The National Institute of Diabetes and Digestive and Kidney Diseases, part of the National Institutes of Health, awarded grants of $3.8 million and $5.1 million to the projects that will study pancreatic beta cells, which produce insulin and lead to the development of diabetes when damaged.

A research team led by Dr. Maike Sander and Kyle Gaulton, two professors in the UCSD School of Medicine’s Department of Pediatrics, will use the $3.8 million grant to analyze the genes associated with elevated genetic risk for Type 1 Diabetes and beta-cell functions by using a “reference map” of pancreatic cells.

The research team will then use CRISPR gene editing to determine which genes lead to cell survival or death and test that information on a pancreatic organoid, which is being developed with the $5.1 million grant from stem cells from people with type 1 diabetes.

“We are using technology that, for the first time, allows us to create human conditions that mimic Type 1 Diabetes in a culture dish in order to understand the mechanism or genes by which beta cells are killed,” Sander said. “Our hope is that we can generate the information we need to eventually make beta cells survive in people living with type 1 diabetes.”

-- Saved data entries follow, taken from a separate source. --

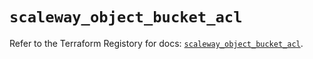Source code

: # `scaleway_object_bucket_acl`

Refer to the Terraform Registory for docs: [`scaleway_object_bucket_acl`](https://registry.terraform.io/providers/scaleway/scaleway/2.27.0/docs/resources/object_bucket_acl).
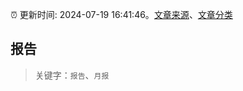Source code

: :alarm_clock: 更新时间: 2024-07-19 16:41:46。[文章来源](/README.md)、[文章分类](/TAGS.md)

## 报告


> 关键字：`报告`、`月报`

According to the research team, people with type 1 diabetes may still have beta cells remaining, just reduced in numbers. Identifying ways to improve beta-cell survival could eventually lead to improved therapeutic treatment for the disease.

“We will activate and deactivate genes we think are involved in whether beta cells live or die,” Sander said. “We want to know what causes the attack on beta cells because no one has been able to identify it.”